= Task requirements =
Copy the following lines without any change.

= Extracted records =
---

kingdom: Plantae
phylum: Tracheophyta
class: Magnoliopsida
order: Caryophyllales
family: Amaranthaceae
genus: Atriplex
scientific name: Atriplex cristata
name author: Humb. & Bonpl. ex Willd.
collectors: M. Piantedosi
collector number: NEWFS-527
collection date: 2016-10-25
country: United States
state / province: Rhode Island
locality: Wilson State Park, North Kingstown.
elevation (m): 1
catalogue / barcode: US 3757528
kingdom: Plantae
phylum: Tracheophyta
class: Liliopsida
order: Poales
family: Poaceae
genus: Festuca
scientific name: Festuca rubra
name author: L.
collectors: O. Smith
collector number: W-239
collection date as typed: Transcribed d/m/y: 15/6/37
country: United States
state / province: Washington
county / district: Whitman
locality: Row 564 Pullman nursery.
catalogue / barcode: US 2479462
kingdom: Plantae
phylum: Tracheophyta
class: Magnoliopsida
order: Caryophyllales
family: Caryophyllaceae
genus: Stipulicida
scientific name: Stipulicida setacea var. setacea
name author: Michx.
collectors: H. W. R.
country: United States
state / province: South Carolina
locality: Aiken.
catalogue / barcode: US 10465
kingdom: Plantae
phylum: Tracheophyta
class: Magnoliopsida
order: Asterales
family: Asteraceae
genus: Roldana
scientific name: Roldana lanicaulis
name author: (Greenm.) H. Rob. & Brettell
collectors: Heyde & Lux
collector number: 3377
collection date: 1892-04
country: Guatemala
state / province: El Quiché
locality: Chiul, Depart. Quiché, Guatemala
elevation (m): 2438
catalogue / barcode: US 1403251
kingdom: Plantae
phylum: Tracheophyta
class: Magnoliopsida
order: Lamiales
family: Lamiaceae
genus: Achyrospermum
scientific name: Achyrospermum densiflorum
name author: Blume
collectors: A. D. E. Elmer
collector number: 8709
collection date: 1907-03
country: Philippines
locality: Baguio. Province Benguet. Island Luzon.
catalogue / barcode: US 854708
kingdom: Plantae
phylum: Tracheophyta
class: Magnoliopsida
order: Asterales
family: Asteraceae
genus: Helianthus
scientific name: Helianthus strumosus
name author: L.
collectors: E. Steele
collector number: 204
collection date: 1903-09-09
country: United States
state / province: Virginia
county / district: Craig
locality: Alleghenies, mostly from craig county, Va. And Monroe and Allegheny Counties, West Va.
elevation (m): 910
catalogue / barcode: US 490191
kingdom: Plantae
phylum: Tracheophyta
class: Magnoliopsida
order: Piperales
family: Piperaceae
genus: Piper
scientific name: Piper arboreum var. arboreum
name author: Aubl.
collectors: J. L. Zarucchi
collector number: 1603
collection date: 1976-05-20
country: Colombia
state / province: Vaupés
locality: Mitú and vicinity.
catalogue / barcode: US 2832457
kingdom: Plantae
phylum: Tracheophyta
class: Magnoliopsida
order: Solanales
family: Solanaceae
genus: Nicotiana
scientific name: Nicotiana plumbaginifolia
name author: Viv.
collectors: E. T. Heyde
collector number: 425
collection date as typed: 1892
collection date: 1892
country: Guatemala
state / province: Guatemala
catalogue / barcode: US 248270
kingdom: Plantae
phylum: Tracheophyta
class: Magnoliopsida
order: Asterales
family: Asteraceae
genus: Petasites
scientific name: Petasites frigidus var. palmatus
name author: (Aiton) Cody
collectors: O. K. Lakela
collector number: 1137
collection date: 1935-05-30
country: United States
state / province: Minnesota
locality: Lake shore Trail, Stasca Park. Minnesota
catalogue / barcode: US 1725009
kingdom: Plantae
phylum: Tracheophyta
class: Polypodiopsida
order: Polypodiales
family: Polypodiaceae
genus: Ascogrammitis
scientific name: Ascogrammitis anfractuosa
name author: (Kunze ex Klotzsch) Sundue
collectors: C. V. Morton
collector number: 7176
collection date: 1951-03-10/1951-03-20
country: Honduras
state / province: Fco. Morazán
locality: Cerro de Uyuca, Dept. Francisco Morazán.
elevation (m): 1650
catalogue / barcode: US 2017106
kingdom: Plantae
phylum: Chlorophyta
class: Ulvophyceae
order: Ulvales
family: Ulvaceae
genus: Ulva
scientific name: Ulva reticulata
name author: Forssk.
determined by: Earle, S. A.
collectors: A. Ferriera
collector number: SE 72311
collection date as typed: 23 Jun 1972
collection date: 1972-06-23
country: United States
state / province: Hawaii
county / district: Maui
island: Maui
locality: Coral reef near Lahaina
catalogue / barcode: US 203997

---

= Exercise solution =
kingdom: Plantae
phylum: Tracheophyta
class: Magnoliopsida
order: Caryophyllales
family: Amaranthaceae
genus: Atriplex
scientific name: Atriplex cristata
name author: Humb. & Bonpl. ex Willd.
collectors: M. Piantedosi
collector number: NEWFS-527
collection date: 2016-10-25
country: United States
state / province: Rhode Island
locality: Wilson State Park, North Kingstown.
elevation (m): 1
catalogue / barcode: US 3757528
kingdom: Plantae
phylum: Tracheophyta
class: Liliopsida
order: Poales
family: Poaceae
genus: Festuca
scientific name: Festuca rubra
name author: L.
collectors: O. Smith
collector number: W-239
collection date as typed: Transcribed d/m/y: 15/6/37
country: United States
state / province: Washington
county / district: Whitman
locality: Row 564 Pullman nursery.
catalogue / barcode: US 2479462
kingdom: Plantae
phylum: Tracheophyta
class: Magnoliopsida
order: Caryophyllales
family: Caryophyllaceae
genus: Stipulicida
scientific name: Stipulicida setacea var. setacea
name author: Michx.
collectors: H. W. R.
country: United States
state / province: South Carolina
locality: Aiken.
catalogue / barcode: US 10465
kingdom: Plantae
phylum: Tracheophyta
class: Magnoliopsida
order: Asterales
family: Asteraceae
genus: Roldana
scientific name: Roldana lanicaulis
name author: (Greenm.) H. Rob. & Brettell
collectors: Heyde & Lux
collector number: 3377
collection date: 1892-04
country: Guatemala
state / province: El Quiché
locality: Chiul, Depart. Quiché, Guatemala
elevation (m): 2438
catalogue / barcode: US 1403251
kingdom: Plantae
phylum: Tracheophyta
class: Magnoliopsida
order: Lamiales
family: Lamiaceae
genus: Achyrospermum
scientific name: Achyrospermum densiflorum
name author: Blume
collectors: A. D. E. Elmer
collector number: 8709
collection date: 1907-03
country: Philippines
locality: Baguio. Province Benguet. Island Luzon.
catalogue / barcode: US 854708
kingdom: Plantae
phylum: Tracheophyta
class: Magnoliopsida
order: Asterales
family: Asteraceae
genus: Helianthus
scientific name: Helianthus strumosus
name author: L.
collectors: E. Steele
collector number: 204
collection date: 1903-09-09
country: United States
state / province: Virginia
county / district: Craig
locality: Alleghenies, mostly from craig county, Va. And Monroe and Allegheny Counties, West Va.
elevation (m): 910
catalogue / barcode: US 490191
kingdom: Plantae
phylum: Tracheophyta
class: Magnoliopsida
order: Piperales
family: Piperaceae
genus: Piper
scientific name: Piper arboreum var. arboreum
name author: Aubl.
collectors: J. L. Zarucchi
collector number: 1603
collection date: 1976-05-20
country: Colombia
state / province: Vaupés
locality: Mitú and vicinity.
catalogue / barcode: US 2832457
kingdom: Plantae
phylum: Tracheophyta
class: Magnoliopsida
order: Solanales
family: Solanaceae
genus: Nicotiana
scientific name: Nicotiana plumbaginifolia
name author: Viv.
collectors: E. T. Heyde
collector number: 425
collection date as typed: 1892
collection date: 1892
country: Guatemala
state / province: Guatemala
catalogue / barcode: US 248270
kingdom: Plantae
phylum: Tracheophyta
class: Magnoliopsida
order: Asterales
family: Asteraceae
genus: Petasites
scientific name: Petasites frigidus var. palmatus
name author: (Aiton) Cody
collectors: O. K. Lakela
collector number: 1137
collection date: 1935-05-30
country: United States
state / province: Minnesota
locality: Lake shore Trail, Stasca Park. Minnesota
catalogue / barcode: US 1725009
kingdom: Plantae
phylum: Tracheophyta
class: Polypodiopsida
order: Polypodiales
family: Polypodiaceae
genus: Ascogrammitis
scientific name: Ascogrammitis anfractuosa
name author: (Kunze ex Klotzsch) Sundue
collectors: C. V. Morton
collector number: 7176
collection date: 1951-03-10/1951-03-20
country: Honduras
state / province: Fco. Morazán
locality: Cerro de Uyuca, Dept. Francisco Morazán.
elevation (m): 1650
catalogue / barcode: US 2017106
kingdom: Plantae
phylum: Chlorophyta
class: Ulvophyceae
order: Ulvales
family: Ulvaceae
genus: Ulva
scientific name: Ulva reticulata
name author: Forssk.
determined by: Earle, S. A.
collectors: A. Ferriera
collector number: SE 72311
collection date as typed: 23 Jun 1972
collection date: 1972-06-23
country: United States
state / province: Hawaii
county / district: Maui
island: Maui
locality: Coral reef near Lahaina
catalogue / barcode: US 203997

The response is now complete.